TEXT FOR ANALYSIS »
● ● ● ●
Reciting of Report from the Besieged City
Postmodern Art/Spencer Tunick
By Ozzie 20
Towards the end of the book Eric takes part in a large scale naked photo shoot (also known as human installation). The artist is not mentioned but the best known artist of the genre in the world is Spencer Tunick. His career in naked photo shoots began in the mid 90’s in New York. At first these events had to be secretive and quick in order to avoid the police (Spencer has been arrested five times) but now that his work is well known, he has a little more time to perfect his shoot. His first large scale human installation was in 1994 with 28 naked people in front of the United Nations building in Manhattan. His largest to date took place in the main square (Zocalo) in Mexico City which featured about 18,000 naked people. Spencer’s aim is to highlight the contrasting nature between humans and their environment. Often the location is important and has a symbolic meaning and enhances the contrast.
Cosmopolis: Music in a Postmodern Era
By Comic Relief
In Jonathan D. Kramer’s “Postmodern Concepts of Musical Time” for the “Indiana Theory Review Vol. 17/2” he describes postmodern music as having one or more of the attributes listed below. Like Postmodern art and literature, Postmodernist music may embrace modernist music as frequently as it rejects it. For these reasons we may also have a recipe for all those attributes that would be a, by reverse definition, description of modernist music. Kramer claims that music may be judged Postmodernist by these characteristics
- “Is not simply a repudiation of modernism or its continuation, but has aspects of both;
- Is, on some level and in some way, ironic;
- Does not respect boundaries between sonorities and procedures of the past and of the present;
- Seeks to break down barriers between “highbrow” and “lowbrow” styles;
- Shows disdain for the often unquestioned value of structural unity;
- Refuses to accept the distinction between elitist and populist values;
- Avoids totalizing forms (e.g., does not allow an entire piece to be tonal or serial or cast in a prescribed formal mold);
- Includes quotations of or references to music of many traditions and cultures;
- Embraces contradictions;
- Distrust binary oppositions;
- includes fragmentations and discontinuities;
- Encompasses pluralism and eclecticism;
- present multiple meanings and multiple temporalities;
- Locates meaning and even structure in listeners, more than in scores, performances, or composers. “
Please evaluate the following music samples from the Cosmopolis soundtrack through a lens of these characteristics. Do you believe these music examples pass the test and if not do they at least describe scenes or concerns from the book in a musical manner? If you think so you would probably be appreciating the work of David Cronenberg and the attributed musicians. Though not always similar to Kramer’s list Howe Records described most of the music this way, it is: “an atmospheric, urban soundscape of analog synths and layered guitars featuring the hypnotic vocals of METRIC lead singer Emily Haines.” Indiewire provided the creator to product attributions.
Cosmopolis (2012) – Long to Live by Metric
Cosmopolis (2012) – White Limos by Howard Shore
Cosmopolis (2012) – Benno by Howard Shore
In terms of music the book only discussed two characters that were music industry participants: Kosmo Thomas and Brother Fez. The former was a producer and the other was a rapper, you should decide whether you think one or the other has a factual or completely fictional correlation in the real world. To confuse that issue Don DeLillo actually contributes lyrics for rapper K’naan’s vocal performance for the album, METRIC accompanies instrumentally. Do you believe this K’naan performance meets Kramer’s or your own definition of a postmodern music?
● ● ● ●
EXTRACTED ENTRIES »
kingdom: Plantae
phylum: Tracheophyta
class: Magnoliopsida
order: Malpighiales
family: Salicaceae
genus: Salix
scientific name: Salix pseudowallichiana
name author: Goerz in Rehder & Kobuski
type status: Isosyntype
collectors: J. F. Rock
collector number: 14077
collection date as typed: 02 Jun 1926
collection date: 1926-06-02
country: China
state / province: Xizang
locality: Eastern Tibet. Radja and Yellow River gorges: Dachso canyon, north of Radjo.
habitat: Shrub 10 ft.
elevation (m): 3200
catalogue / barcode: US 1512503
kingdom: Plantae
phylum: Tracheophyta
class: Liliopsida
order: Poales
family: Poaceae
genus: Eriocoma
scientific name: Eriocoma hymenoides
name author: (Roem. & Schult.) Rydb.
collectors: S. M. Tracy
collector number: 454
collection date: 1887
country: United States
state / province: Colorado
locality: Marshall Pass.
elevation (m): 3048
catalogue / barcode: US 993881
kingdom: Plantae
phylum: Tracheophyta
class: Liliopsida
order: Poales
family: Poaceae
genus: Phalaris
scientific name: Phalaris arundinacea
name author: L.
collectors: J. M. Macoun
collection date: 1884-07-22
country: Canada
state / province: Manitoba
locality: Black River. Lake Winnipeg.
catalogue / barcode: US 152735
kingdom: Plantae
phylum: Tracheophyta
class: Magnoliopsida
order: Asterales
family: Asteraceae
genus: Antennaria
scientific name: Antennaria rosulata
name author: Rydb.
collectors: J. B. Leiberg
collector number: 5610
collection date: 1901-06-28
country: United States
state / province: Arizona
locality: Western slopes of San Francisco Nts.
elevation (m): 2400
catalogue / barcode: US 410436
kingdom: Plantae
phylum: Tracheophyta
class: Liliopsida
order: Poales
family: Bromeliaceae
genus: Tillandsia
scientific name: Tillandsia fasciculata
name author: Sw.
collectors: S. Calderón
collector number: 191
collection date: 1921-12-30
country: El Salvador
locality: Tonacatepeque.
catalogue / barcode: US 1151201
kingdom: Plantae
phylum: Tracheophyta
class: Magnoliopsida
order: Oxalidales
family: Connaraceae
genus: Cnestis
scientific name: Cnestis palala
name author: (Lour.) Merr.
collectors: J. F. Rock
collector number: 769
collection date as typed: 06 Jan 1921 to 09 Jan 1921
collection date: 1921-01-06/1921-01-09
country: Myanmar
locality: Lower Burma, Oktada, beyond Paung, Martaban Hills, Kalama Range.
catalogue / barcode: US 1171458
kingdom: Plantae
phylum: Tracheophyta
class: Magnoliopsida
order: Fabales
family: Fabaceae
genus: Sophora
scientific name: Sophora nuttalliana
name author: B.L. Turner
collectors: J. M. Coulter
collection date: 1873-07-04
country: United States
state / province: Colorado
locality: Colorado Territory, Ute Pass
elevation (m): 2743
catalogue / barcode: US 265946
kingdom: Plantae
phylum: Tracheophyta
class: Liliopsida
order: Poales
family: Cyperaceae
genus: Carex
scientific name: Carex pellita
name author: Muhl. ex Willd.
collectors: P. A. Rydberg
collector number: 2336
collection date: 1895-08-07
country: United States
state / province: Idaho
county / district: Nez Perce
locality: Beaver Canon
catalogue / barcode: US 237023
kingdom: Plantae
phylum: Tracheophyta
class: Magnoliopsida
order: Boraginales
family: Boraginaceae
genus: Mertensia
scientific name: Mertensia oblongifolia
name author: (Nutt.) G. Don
● ● ● ●
From the text on postmodern art and music, take the passage that begins with the words containing "Cosmopolis (2012) – Long" and ends with "a postmodern music?", and copy it word for word.

TASK RESPONSE »
Cosmopolis (2012) – Long to Live by Metric
Cosmopolis (2012) – White Limos by Howard Shore
Cosmopolis (2012) – Benno by Howard Shore
In terms of music the book only discussed two characters that were music industry participants: Kosmo Thomas and Brother Fez. The former was a producer and the other was a rapper, you should decide whether you think one or the other has a factual or completely fictional correlation in the real world. To confuse that issue Don DeLillo actually contributes lyrics for rapper K’naan’s vocal performance for the album, METRIC accompanies instrumentally. Do you believe this K’naan performance meets Kramer’s or your own definition of a postmodern music?